カメムシの悪臭を嗅いだことがありますか
某食品メーカーの製品の袋の中にカメムシが混入していたという報道があった。私が目にしたのは11月8日付けの複数の新聞だった。
開封したときにカメムシがどんな状態だったかまでは説明がなかったが、カメムシが飛び出してきたとか強烈な臭いが漂い出たとかしたのだろうか。密閉された袋の中で生きていたとは考えにくいが、状況がどうであれ、買った人は驚いたことだろう。
その事件とは関係ないが、今年はカメムシが大量発生したという報道が以前からあった。
カメムシは「不快害虫」と「農業害虫」という不名誉な二冠の持ち主だ。晩夏から秋にかけて活動し、植物の液を吸ったりするのだが、特に今年は水稲や果樹などの被害が目立つという。

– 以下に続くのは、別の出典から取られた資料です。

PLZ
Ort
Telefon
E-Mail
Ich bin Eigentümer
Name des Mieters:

つい最近、私は自宅でカメムシ捉えた。何か飛んできて落ちたと思ったらカメムシだった。私は二つ折りにしたティッシュペーパーですばやく押さえつけ、そのまま包み込んでゴミ箱に捨てた。
私の捕まえかたがうまかったのか、臭いはまったくしなかった。たぶん、カメムシが臭いを発したときにはすでにティッシュの中だったのだ。カメムシは自分の悪臭で悶絶したに違いない。
カメムシの臭いには有害物質であるアルデヒドなどが含まれている。ティッシュにしっかりと包まれたあげく、狭いゴミ箱に入れられたような状況では自分がダメージを受けるらしい。機密性が高くて狭い場所などでは死ぬこともあるという。毒蛇が自分の毒に平気なのとは事情が違うようだ。

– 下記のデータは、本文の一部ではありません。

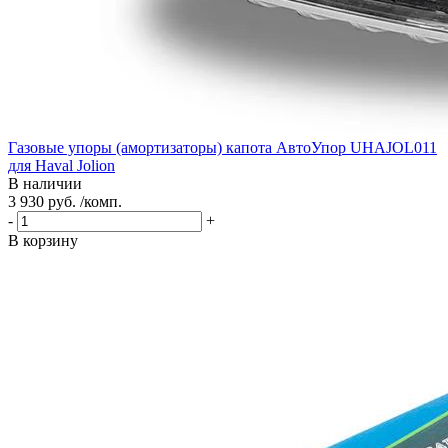
Газовые упоры (амортизаторы) капота АвтоУпор UHAJOL011
для Haval Jolion
В наличии
3 930 руб. /комп.
-
+
В корзину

ところで、私がそのカメムシを捕まえた日は、一時間ほど後にもう一度、同じパターンでもう一匹捕まえた。
カメムシは都市部でも棲息している。夜になれば人家の灯や街灯めがけて飛んでくる。どこに潜んでいるかわからないから油断は禁物だ。
蚊は黒い色を好むがカメムシは白い色を好む。干しておいた洗濯物の中で気持ちよくリラックスしていたなどということは珍しくない。白っぽい衣類をしまうときは特に要注意だ。
いま、蚊を漢字表記して思いついたのだが、カメムシを漢字で書けば「亀虫」だ。お察しのことと思うが、カメムシの背の形が亀の甲羅に似ていることが名の由来だ。

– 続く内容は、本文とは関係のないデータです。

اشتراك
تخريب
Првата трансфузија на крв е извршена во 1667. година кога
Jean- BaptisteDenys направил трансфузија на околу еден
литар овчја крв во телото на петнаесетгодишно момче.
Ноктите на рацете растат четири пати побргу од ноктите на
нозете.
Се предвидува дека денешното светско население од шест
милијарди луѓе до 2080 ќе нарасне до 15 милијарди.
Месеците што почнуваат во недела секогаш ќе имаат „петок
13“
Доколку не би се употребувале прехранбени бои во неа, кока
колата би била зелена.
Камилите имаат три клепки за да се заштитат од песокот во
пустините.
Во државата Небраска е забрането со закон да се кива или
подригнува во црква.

カメムシにまつわる俗信もある。日本俗信辞典(角川ソフィア文庫)から少し拾ってみよう(私が言い回しなどを若干変えています)。
◎秋にカメムシが多いと冬は大雪になる(山形県、石川県)
◎ヘクサムシの多い年は大雪(山形県西置賜郡、新潟県)、少ない年は浅雪(山形県西置賜郡)
◎臭気のある虫を手で触るときは「お嫁様、お嫁様」と繰り返したり「ご立派なお嫁様」と言う(栃木県宇都宮市)
◎「お女郎虫」を三回言えば臭くない(長野県)
◎「小僧、小僧」と繰り返してつかむ(神奈川県津久井郡)
◎臭い虫をつかむときは三回手を嗅いでつかむと臭くない。ジョロムシをつかむとき、手を嗅いでつかめば臭くない(長野県、神奈川県)
ジョロムシというのは女郎虫のことだろうか。
変わったものでは「家にクサムシがいると栄える」(石川県七尾市)がある。これは〝いやなものを逆手にとってしまえ〟という発想だと思うが、こういう考え方はユーモラスでいい。
カメムシの悪臭を嗅いだことがある人はどのくらいいるのか知りたいが、そんなことを調べたデータはないだろう。私は何度も嗅いだことがある(言うまでもなく、嗅ぎたくて嗅いだわけではない)。
嗅いだことのない人のためにどんな臭いか教えてさしあげたいが、いい例えが見つからない。むりやり例えるなら腋臭の臭いをパワーアップしたような感じだろうか。
ただし、腋臭は人によって異なるらしいし、そもそも腋臭の臭いも知らないという場合はお手上げだ。やはり本物の臭いを体験してもらうしかないようだ。